START Source document

TWEAKS have been made to original plans for alterations to the historic Town Mill at Lyme Regis since the proposals were first submitted.

In the past week the Mill has revised its plans for the archway, a new canopy, replacement railings and a gate and stairs.

Both Lyme Regis Town Council and the Environment Agency have raised no objections to the proposals.

The town council has told Dorset Council, which will decide the proposals: “The town council recommends approval of the application because the appearance of the property and surrounding area will be enhanced, public safety and access will be improved and the ‘legibility’ of this important visitor attraction will be enhanced. In addition, it is in keeping with neighbouring properties, it does not involve material harm to the Conservation Area or heritage assets and has no adverse impact on the integrity of the property or amenity of neighbouring properties.”

Public comments on the application, because of the changes to the original proposals, have now been extended until April 4th.

The alterations include replacing and enlarging the main entrance, adding a glass door, replacing the archway to the car park and installing a canopy over the Malthouse door.

Wooden gates will also be replaced with metal railings and a new access stair installed together with a new serving hatch  – if Dorset Council agrees.

END Source document
START Source information

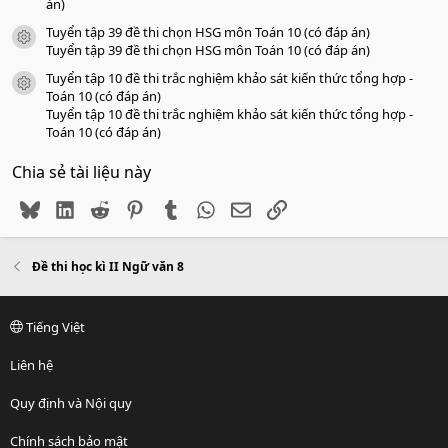
án)
Tuyển tập 39 đề thi chọn HSG môn Toán 10 (có đáp án)
icon tài liệu
Tuyển tập 39 đề thi chọn HSG môn Toán 10 (có đáp án)
Tuyển tập 10 đề thi trắc nghiệm khảo sát kiến thức tổng hợp -
icon tài liệu
Toán 10 (có đáp án)
Tuyển tập 10 đề thi trắc nghiệm khảo sát kiến thức tổng hợp -
Toán 10 (có đáp án)
Chia sẻ tài liệu này
Bluesky
LinkedIn
Reddit
Pinterest
Tumblr
WhatsApp
Email
Link
Đề thi học kì II Ngữ văn 8
Tiếng Việt
Liên hệ
Quy định và Nội quy
Chính sách bảo mật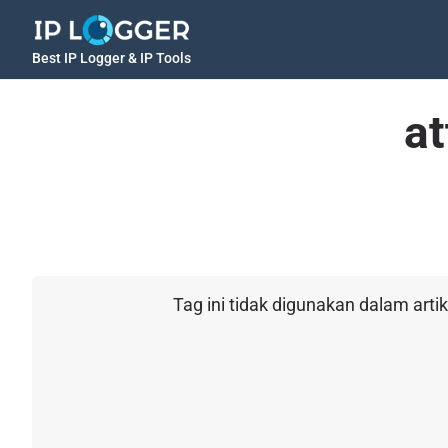
Best IP Logger & IP Tools
a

END Source information

■ **Work order 1**
Render the following sentence from the article on the Town Mill plans into French: "Both Lyme Regis Town Council and the Environment Agency have raised no objections to the proposals."
■ **Work order 2**
Reproduce verbatim the passage of the article on the Town Mill plans starting with "The alterations include" and going on through "Dorset Council agrees.".

■ **Final answer 1**
Ni le conseil municipal de Lyme Regis ni l'Agence pour l'environnement n'ont soulevé d'objections aux propositions.

■ **Final answer 2**
The alterations include replacing and enlarging the main entrance, adding a glass door, replacing the archway to the car park and installing a canopy over the Malthouse door.

Wooden gates will also be replaced with metal railings and a new access stair installed together with a new serving hatch  – if Dorset Council agrees.